- Reading text
□ □ □
On a motion for summary judgment, the moving party has the initial burden of (1) bringing forth admissible evidence to suggest that there is no genuine issue of material fact, and (2) establishing that the moving party is entitled to judgment as a matter of law. See Olshansky v. Rehrig Intern., 872 A.2d 282, 286 (R.I. 2005). To survive a motion for summary judgment, the non-moving party need only bring forth admissible evidence to demonstrate that there is a genuine issue of fact material to the legal issues of the case. Id. The hearing justice must view the evidence in the light most favorable to the nonmoving party, and may neither weigh the evidence nor otherwise attempt to resolve factual disputes. See Palmisciano v. Burrillville Racing Ass'n, 603 A.2d 317, 320 (R.I. 1992).
□ □ □
- Instruction A
Locate every line in the rows that contains the string "tangentPropagation", and copy each of those lines. Treat uppercase and lowercase letters as different.
- Instruction B
Proceed with the passage on summary judgment, picking up after its final sentence.

[Stored data]
□ □ □
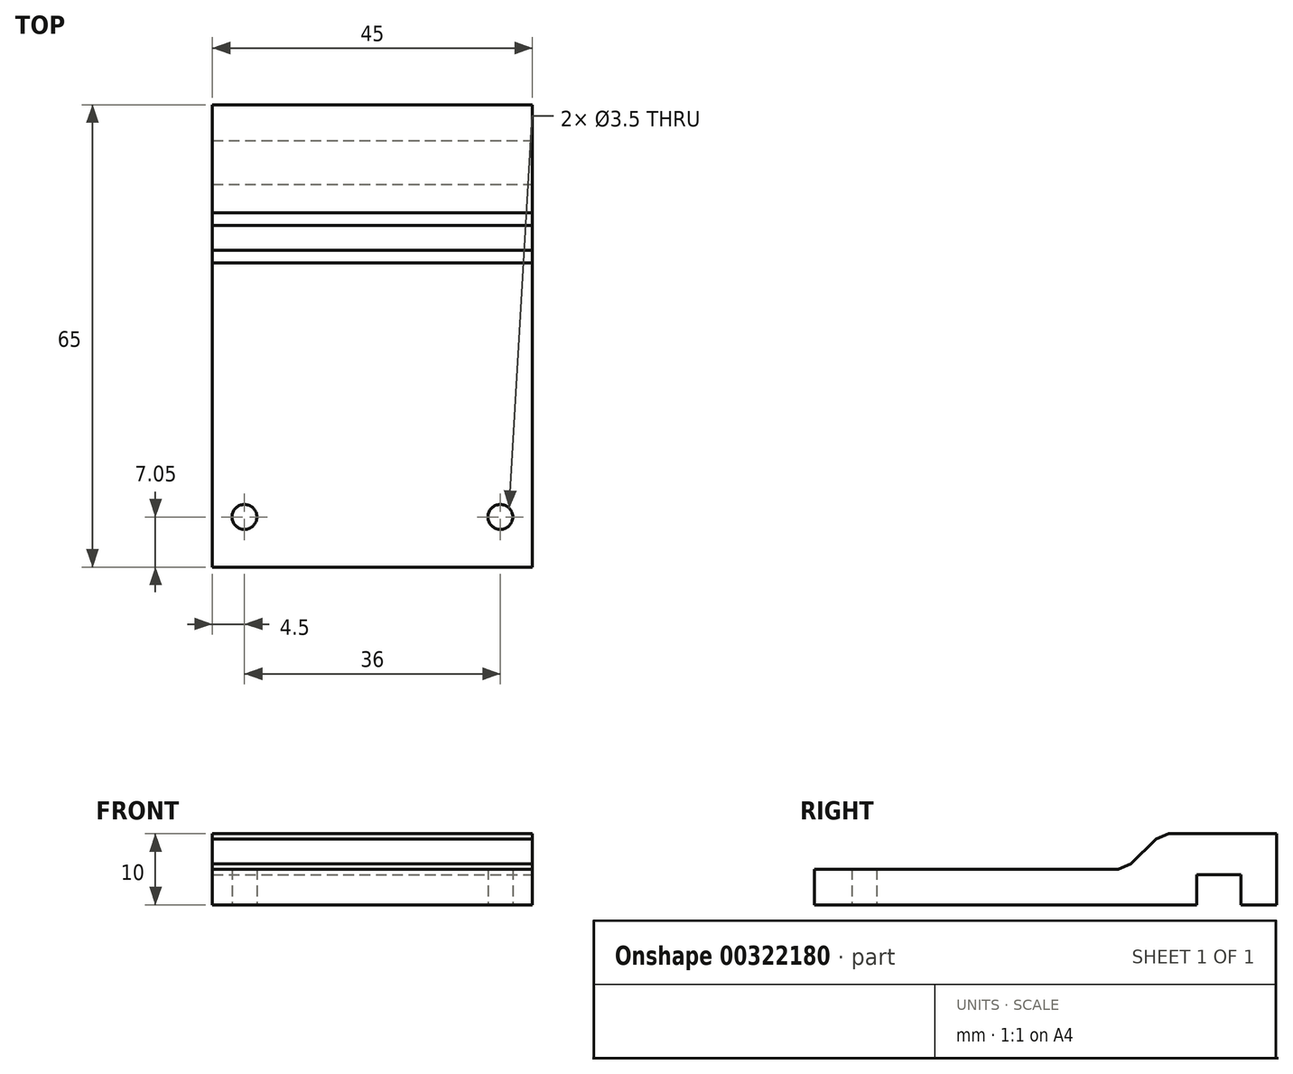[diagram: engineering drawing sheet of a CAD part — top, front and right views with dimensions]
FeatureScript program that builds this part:
annotation { "Feature Type Name" : "Feature", "Feature Type Description" : "" }
export const myFeature = defineFeature(function(context is Context, id is Id, definition is map)
    precondition{}
    {
        {
            assignVariable(context, id + "F0", {"name" : "hoehe_gesamt", "anyValue" : 10});
        }
        {
            var Q0;
            Q0=qCreatedBy(makeId("Top.planeOp"),FACE);
            var sketch = newSketch(context, id + "F1", { "sketchPlane" : qUnion([Q0])});
            skLineSegment(sketch, "E0.bottom", {"start": v(22.5, -32.5) * mm, "end": v(-22.5, -32.5) * mm});
            skLineSegment(sketch, "E0.top", {"start": v(22.5, 32.5) * mm, "end": v(-22.5, 32.5) * mm});
            skLineSegment(sketch, "E0.left", {"start": v(22.5, -32.5) * mm, "end": v(22.5, 32.5) * mm});
            skLineSegment(sketch, "E0.right", {"start": v(-22.5, -32.5) * mm, "end": v(-22.5, 32.5) * mm});
            skPoint(sketch, "E0.middle", {"position": v(0, 0) * mm});
            skLineSegment(sketch, "E1.bottom", {"start": v(-22.5, 27.5) * mm, "end": v(22.5, 27.5) * mm});
            skLineSegment(sketch, "E1.top", {"start": v(-22.5, 21.3) * mm, "end": v(22.5, 21.3) * mm});
            skLineSegment(sketch, "E1.left", {"start": v(-22.5, 27.5) * mm, "end": v(-22.5, 21.3) * mm});
            skLineSegment(sketch, "E1.right", {"start": v(22.5, 27.5) * mm, "end": v(22.5, 21.3) * mm});
            skCircle(sketch, "E2", {"center": v(-18, -25.45) * mm, "radius": 1.75 * mm});
            skCircle(sketch, "E3", {"center": v(18, -25.45) * mm, "radius": 1.75 * mm});
            skLineSegment(sketch, "E4", {"start": v(-18, -25.45) * mm, "end": v(18, -25.45) * mm, "construction": true});
            skPoint(sketch, "E5", {"position": v(0, -25.45) * mm});
            skSolve(sketch);
        }
        {
            var Q0;
            {var subQ0=sQuery(id+"F1.wireOp",EDGE,"E0.top");Q0=makeQuery(id+"F1.imprint","IMPRINT",FACE,{"disambiguationData":[TD([[makeQuery(id+"F1.imprint","IMPRINT",EDGE,{"derivedFrom":subQ0}),1.0]])]});}
            var Q1;
            Q1=makeQuery(id+"F1.imprint","IMPRINT",FACE,{"disambiguationData":[TD([[makeQuery(id+"F1.imprint","IMPRINT",EDGE,{"derivedFrom":sQuery(id+"F1.wireOp",EDGE,"E1.bottom")}),-1.0]])]});
            var Q2;
            {var subQ1=sQuery(id+"F1.wireOp",EDGE,"E0.bottom");Q2=makeQuery(id+"F1.imprint","IMPRINT",FACE,{"disambiguationData":[TD([[makeQuery(id+"F1.imprint","IMPRINT",EDGE,{"derivedFrom":subQ1}),-1.0]])]});}
            extrude(context, id + "F2", {"entities" : qUnion([Q0, Q1, Q2]), "depth" : (getVariable(context, 'hoehe_gesamt')) * mm});
        }
        {
            var Q0;
            Q0=makeQuery(id+"F1.imprint","IMPRINT",FACE,{"disambiguationData":[TD([[makeQuery(id+"F1.imprint","IMPRINT",EDGE,{"derivedFrom":sQuery(id+"F1.wireOp",EDGE,"E1.bottom")}),-1.0]])]});
            extrude(context, id + "F3", {"entities" : qUnion([Q0]), "operationType" : NewBodyOperationType.REMOVE, "depth" : 4.22 * mm});
        }
        {
            var Q0;
            Q0=makeQuery(id+"F2.opExtrude","CAP_FACE",FACE,{"disambiguationData":[OSD([sQuery(id+"F1.wireOp",EDGE,"E0.bottom"),sQuery(id+"F1.wireOp",EDGE,"E0.top"),sQuery(id+"F1.wireOp",EDGE,"E0.left"),sQuery(id+"F1.wireOp",EDGE,"E0.right"),sQuery(id+"F1.wireOp",EDGE,"E1.left"),sQuery(id+"F1.wireOp",EDGE,"E1.right"),sQuery(id+"F1.wireOp",EDGE,"E2"),sQuery(id+"F1.wireOp",EDGE,"E3")])],"isStart":false});
            var sketch = newSketch(context, id + "F4", { "sketchPlane" : qUnion([Q0])});
            skLineSegment(sketch, "E6.bottom", {"start": v(-22.5, -32.5) * mm, "end": v(22.5, -32.5) * mm});
            skLineSegment(sketch, "E6.top", {"start": v(-22.5, 16.3) * mm, "end": v(22.5, 16.3) * mm});
            skLineSegment(sketch, "E6.left", {"start": v(-22.5, -32.5) * mm, "end": v(-22.5, 16.3) * mm});
            skLineSegment(sketch, "E6.right", {"start": v(22.5, -32.5) * mm, "end": v(22.5, 16.3) * mm});
            skSolve(sketch);
        }
        {
            var Q0;
            Q0=makeQuery(id+"F4.imprint","IMPRINT",FACE,{"disambiguationData":[TD([[makeQuery(id+"F4.imprint","IMPRINT",EDGE,{"derivedFrom":sQuery(id+"F4.wireOp",EDGE,"E6.bottom")}),-1.0]])]});
            extrude(context, id + "F5", {"entities" : qUnion([Q0]), "operationType" : NewBodyOperationType.REMOVE, "oppositeDirection" : true, "depth" : (getVariable(context, 'hoehe_gesamt') / 2) * mm});
        }
        {
            var Q0;
            Q0=makeQuery(id+"F5.boolean.opBoolean","COPY",EDGE,{"derivedFrom":makeQuery(id+"F5.opExtrude","CAP_EDGE",EDGE,{"disambiguationData":[OSD([sQuery(id+"F4.wireOp",EDGE,"E6.top")])],"isStart":false})});
            chamfer(context, id + "F6", {"entities" : qUnion([Q0]), "width" : 5 * mm, "tangentPropagation" : true});
        }
        {
            var Q0;
            {var subQ0=sQuery(id+"F4.wireOp",EDGE,"E6.top");Q0=makeQuery(id+"F6.opChamfer","BLEND_EDGE",EDGE,{"blendedFrom":[makeQuery(id+"F5.boolean.opBoolean","COPY",EDGE,{"derivedFrom":makeQuery(id+"F5.opExtrude","CAP_EDGE",EDGE,{"disambiguationData":[OSD([subQ0])],"isStart":false})}),makeQuery(id+"F5.boolean.opBoolean","COPY",FACE,{"derivedFrom":makeQuery(id+"F5.opExtrude","CAP_FACE",FACE,{"disambiguationData":[OSD([sQuery(id+"F1.wireOp",EDGE,"E2"),sQuery(id+"F1.wireOp",EDGE,"E3"),sQuery(id+"F4.wireOp",EDGE,"E6.bottom"),subQ0,sQuery(id+"F4.wireOp",EDGE,"E6.left"),sQuery(id+"F4.wireOp",EDGE,"E6.right")])],"isStart":false})})],"blendedInto":[makeQuery(id+"F5.boolean.opBoolean","COPY",FACE,{"derivedFrom":makeQuery(id+"F5.opExtrude","CAP_FACE",FACE,{"disambiguationData":[OSD([sQuery(id+"F1.wireOp",EDGE,"E2"),sQuery(id+"F1.wireOp",EDGE,"E3"),sQuery(id+"F4.wireOp",EDGE,"E6.bottom"),subQ0,sQuery(id+"F4.wireOp",EDGE,"E6.left"),sQuery(id+"F4.wireOp",EDGE,"E6.right")])],"isStart":false})})]});}
            chamfer(context, id + "F7", {"entities" : qUnion([Q0]), "width" : 2.5 * mm, "tangentPropagation" : true});
        }
        {
            var Q0;
            Q0=makeQuery(id+"F6.opChamfer","BLEND_EDGE",EDGE,{"blendedFrom":[makeQuery(id+"F5.boolean.opBoolean","COPY",EDGE,{"derivedFrom":makeQuery(id+"F5.opExtrude","CAP_EDGE",EDGE,{"disambiguationData":[OSD([sQuery(id+"F4.wireOp",EDGE,"E6.top")])],"isStart":false})}),makeQuery(id+"F2.opExtrude","CAP_FACE",FACE,{"disambiguationData":[OSD([sQuery(id+"F1.wireOp",EDGE,"E0.bottom"),sQuery(id+"F1.wireOp",EDGE,"E0.top"),sQuery(id+"F1.wireOp",EDGE,"E0.left"),sQuery(id+"F1.wireOp",EDGE,"E0.right"),sQuery(id+"F1.wireOp",EDGE,"E1.left"),sQuery(id+"F1.wireOp",EDGE,"E1.right"),sQuery(id+"F1.wireOp",EDGE,"E2"),sQuery(id+"F1.wireOp",EDGE,"E3")])],"isStart":false})],"blendedInto":[makeQuery(id+"F2.opExtrude","CAP_FACE",FACE,{"disambiguationData":[OSD([sQuery(id+"F1.wireOp",EDGE,"E0.bottom"),sQuery(id+"F1.wireOp",EDGE,"E0.top"),sQuery(id+"F1.wireOp",EDGE,"E0.left"),sQuery(id+"F1.wireOp",EDGE,"E0.right"),sQuery(id+"F1.wireOp",EDGE,"E1.left"),sQuery(id+"F1.wireOp",EDGE,"E1.right"),sQuery(id+"F1.wireOp",EDGE,"E2"),sQuery(id+"F1.wireOp",EDGE,"E3")])],"isStart":false})]});
            chamfer(context, id + "F8", {"entities" : qUnion([Q0]), "width" : 2.5 * mm, "tangentPropagation" : true});
        }
    });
□ □ □
- Exercise answer A
            chamfer(context, id + "F6", {"entities" : qUnion([Q0]), "width" : 5 * mm, "tangentPropagation" : true});
            chamfer(context, id + "F7", {"entities" : qUnion([Q0]), "width" : 2.5 * mm, "tangentPropagation" : true});
            chamfer(context, id + "F8", {"entities" : qUnion([Q0]), "width" : 2.5 * mm, "tangentPropagation" : true});

- Exercise answer B
This standard reflects the policy that summary judgment is "a drastic remedy" that "should be dealt with cautiously." Estate of Giuliano v. Giuliano, 949 A.2d 386, 390 (R.I. 2008). Overall, the court should only grant a motion for summary judgment where there is no genuine issue of material fact, and the moving party is entitled to judgment as a matter of law. See Olshansky, 872 A.2d at 286.

III Analysis
A. Administrative Finality

First, Defendants argue that Salisbury's action is barred by the doctrine of administrative finality as a matter of law, because Salisbury presently seeks relief that is substantially similar to relief he has sought in each of the prior administrative proceedings outlined above. Salisbury disputes Defendants' contention that administrative finality applies here.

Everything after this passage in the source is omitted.